EXERCISE DETAILS
Count how many lines of the records contain the string "Loewe", with case counting, and reply with the number alone.

DATA LISTING
- - - - -
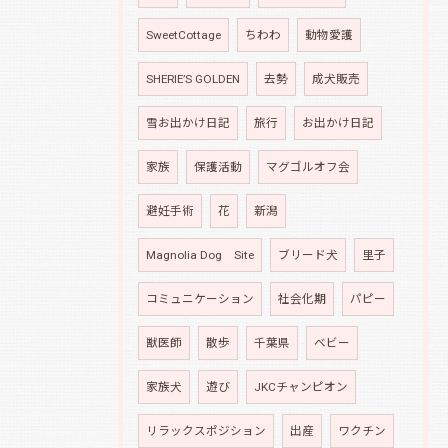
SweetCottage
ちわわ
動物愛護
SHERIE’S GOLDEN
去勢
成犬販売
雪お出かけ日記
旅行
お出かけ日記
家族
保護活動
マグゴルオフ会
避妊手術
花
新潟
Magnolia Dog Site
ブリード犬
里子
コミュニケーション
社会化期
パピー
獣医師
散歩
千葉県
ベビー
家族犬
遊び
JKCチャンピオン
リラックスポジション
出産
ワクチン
- - - - -
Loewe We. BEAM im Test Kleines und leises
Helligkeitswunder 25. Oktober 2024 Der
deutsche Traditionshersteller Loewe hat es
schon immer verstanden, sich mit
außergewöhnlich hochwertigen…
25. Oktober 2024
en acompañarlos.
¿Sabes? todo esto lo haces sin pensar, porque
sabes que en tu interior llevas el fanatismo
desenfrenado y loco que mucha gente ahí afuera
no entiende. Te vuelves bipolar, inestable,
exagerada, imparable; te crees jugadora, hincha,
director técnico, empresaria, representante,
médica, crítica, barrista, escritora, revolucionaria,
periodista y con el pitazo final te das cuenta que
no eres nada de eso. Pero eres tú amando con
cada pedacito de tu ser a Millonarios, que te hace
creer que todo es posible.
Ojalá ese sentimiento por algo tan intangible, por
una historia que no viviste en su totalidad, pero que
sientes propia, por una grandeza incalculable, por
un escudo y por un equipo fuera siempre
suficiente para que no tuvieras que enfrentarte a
- - - - -
FINAL ANSWER
2